Migrating from StableBaselines3, not able to reproduce results

I’ve been trying to migrate my PPO training from StabeBaselines3 to Ray Rllib, but I am having difficulties reproducing my prior results. I’m training the same environment and tried setting the same hyperparameters, but maybe I am missing something? Has anyone else been able to reproduce results between libraries? Below are the params I am setting, am I missing any other default params that differ between sb3 and rllib?

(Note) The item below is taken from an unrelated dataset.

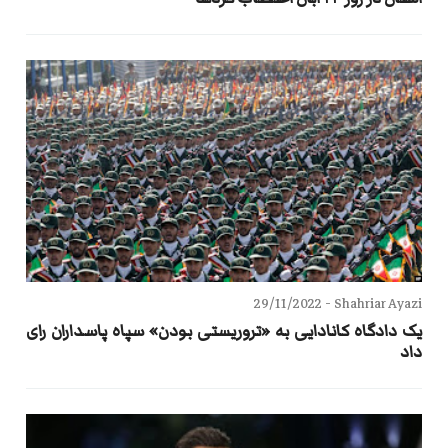
29/11/2022
Shahriar Ayazi -
یک دادگاه کانادایی به «تروریستی بودن» سپاه پاسداران رای
داد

My main issue seems to be that vf_loss and entropy doesn’t decrease.

StableBaselines3

policy_kwargs = dict(net_arch=[128, 128, 128])
n_steps = 512
learning_rate = 0.0001
batch_size = 64
gamma = 0.99
ent_coef = 0.05
clip_range = 0.2
n_envs = 4

RLLib

“num_rollout_workers”: 0, # force to run on local worker for my special callbacks to work
“num_envs_per_worker”: 4,
“framework”: “torch”,
“gamma”: 0.99,
“lambda”: 0.95, # From sb3 docs, this should be 0.95 to match?
“lr”: 0.0001,
“train_batch_size”: 512*4, # not quite sure here, I do n_steps * n_envs to try and match sb3
“sgd_minibatch_size”: 64,
“num_sgd_iter”: 10, # From sb3 docs, this should be 10 to match?
“vf_loss_coeff”: 0.5, # From sb3 docs, this should be 0.5 to match?
“vf_clip_param”: np.inf, # From sb3 docs, they don’t have a limit?
“normalize_advantage”: True, # sb3 normalizes by default
“clip_param”: 0.2,
“entropy_coeff”: 0.05,
“model”: {
“fcnet_hiddens”: [128, 128, 128],
}

Solved the issue with vf_loss! I had mistakenly during the refactor set terminated=True in my environment after when it reaches my set amount of steps, instead of truncated=True. Apparently it caused the value function to completely collapse, both in SB3 and RLlib. Had no idea there would be a difference when using terminated or truncated.